It is around 4 am, Saturday, more than 24 hours since the pitched battle at Jawahar Bagh in Mathura between members of a cult group and the police, which has left at least 24 people, including two police officers, dead. At a rickshaw stall near the city’s old bus stand, all 95-year-old Goba Devi wants is to go home.
For the last more than a year, ‘home’ was the once-sprawling park in the city, gradually taken over by members of Swadheen Bharat Subhash Sena, followers of Jai Gurudev, a self-proclaimed spiritual leader who died in 2012. But now, home for the nonagenarian means her village in Kushinagar district at the other end of the state, nearly 700 km away.
It has been 24 hours since Goba Devi’s grandson, Rajesh, carried her on his back and left her here. Since then, she is at the mercy of people around — for food, and for water.
Having arrived at Jawahar Bagh a year ago for a “promised darshan of the current Guruji”, Goba Devi had been staying at the park, which had turned into a protest site for nearly 3,000 members of the cult since March 2014, with her daughter’s family. Thursday’s violence has left her shaken. In retrospect, she believes the “satyagrahis” should have vacated the illegally occupied government land.
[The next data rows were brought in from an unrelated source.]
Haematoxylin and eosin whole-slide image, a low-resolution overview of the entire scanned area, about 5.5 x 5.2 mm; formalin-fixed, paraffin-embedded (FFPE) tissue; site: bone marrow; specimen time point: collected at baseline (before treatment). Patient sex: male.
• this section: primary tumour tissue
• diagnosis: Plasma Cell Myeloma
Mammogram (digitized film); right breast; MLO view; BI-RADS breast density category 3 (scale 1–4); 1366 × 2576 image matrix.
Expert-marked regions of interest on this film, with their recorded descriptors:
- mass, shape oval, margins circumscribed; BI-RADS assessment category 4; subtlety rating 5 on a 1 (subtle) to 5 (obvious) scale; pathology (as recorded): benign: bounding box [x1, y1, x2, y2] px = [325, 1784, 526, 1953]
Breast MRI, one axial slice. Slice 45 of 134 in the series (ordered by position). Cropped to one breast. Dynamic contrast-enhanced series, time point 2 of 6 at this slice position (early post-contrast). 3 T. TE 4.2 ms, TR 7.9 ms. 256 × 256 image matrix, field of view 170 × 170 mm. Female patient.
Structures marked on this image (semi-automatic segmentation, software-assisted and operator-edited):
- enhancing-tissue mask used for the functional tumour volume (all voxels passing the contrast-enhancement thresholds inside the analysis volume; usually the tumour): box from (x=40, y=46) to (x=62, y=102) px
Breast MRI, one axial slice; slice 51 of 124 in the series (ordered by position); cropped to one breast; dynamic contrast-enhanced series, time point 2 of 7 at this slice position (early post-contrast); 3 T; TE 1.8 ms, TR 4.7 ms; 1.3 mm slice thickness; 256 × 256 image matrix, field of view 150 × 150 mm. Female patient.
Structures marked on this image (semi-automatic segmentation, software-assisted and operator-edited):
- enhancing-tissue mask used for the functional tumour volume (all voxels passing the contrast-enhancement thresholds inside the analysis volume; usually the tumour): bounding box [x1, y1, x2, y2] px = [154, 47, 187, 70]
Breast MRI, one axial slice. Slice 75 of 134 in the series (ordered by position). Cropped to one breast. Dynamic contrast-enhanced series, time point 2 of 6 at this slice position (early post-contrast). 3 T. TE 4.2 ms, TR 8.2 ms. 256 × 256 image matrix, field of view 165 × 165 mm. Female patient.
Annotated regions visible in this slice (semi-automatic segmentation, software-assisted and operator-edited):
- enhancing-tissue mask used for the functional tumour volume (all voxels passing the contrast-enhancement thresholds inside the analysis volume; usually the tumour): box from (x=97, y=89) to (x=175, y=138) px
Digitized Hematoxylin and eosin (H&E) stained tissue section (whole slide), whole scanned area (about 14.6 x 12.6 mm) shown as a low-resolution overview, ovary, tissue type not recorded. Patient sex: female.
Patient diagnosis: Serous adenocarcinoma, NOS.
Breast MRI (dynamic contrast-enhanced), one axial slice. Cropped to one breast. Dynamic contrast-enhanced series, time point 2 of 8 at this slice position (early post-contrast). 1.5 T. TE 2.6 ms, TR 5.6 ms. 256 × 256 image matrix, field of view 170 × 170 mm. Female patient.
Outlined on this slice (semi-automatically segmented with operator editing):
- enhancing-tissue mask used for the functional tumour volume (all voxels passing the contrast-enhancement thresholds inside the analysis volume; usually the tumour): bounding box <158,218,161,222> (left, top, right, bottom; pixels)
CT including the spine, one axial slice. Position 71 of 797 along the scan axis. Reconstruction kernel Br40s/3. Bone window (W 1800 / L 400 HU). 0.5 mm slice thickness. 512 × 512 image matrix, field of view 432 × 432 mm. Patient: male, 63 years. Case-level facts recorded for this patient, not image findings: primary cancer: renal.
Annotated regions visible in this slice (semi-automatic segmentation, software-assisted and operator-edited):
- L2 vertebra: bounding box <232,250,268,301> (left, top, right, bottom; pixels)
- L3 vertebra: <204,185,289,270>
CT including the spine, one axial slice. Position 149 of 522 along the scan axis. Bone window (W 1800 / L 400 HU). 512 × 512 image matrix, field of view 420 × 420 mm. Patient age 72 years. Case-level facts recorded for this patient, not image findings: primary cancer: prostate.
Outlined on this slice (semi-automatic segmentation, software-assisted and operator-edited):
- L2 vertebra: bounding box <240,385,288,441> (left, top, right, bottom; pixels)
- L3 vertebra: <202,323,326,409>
Recalling the battle with the police, she says, “All I heard was the sound of firing, and people screaming. Suddenly people started running…. My grandson, Rajesh, lifted me on his back and he, too, ran.” She asks whether it is true that all houses at Jawahar Bagh had been gutted, before whispering, “We had two houses there…they should have vacated the place. At least we could have been together now.”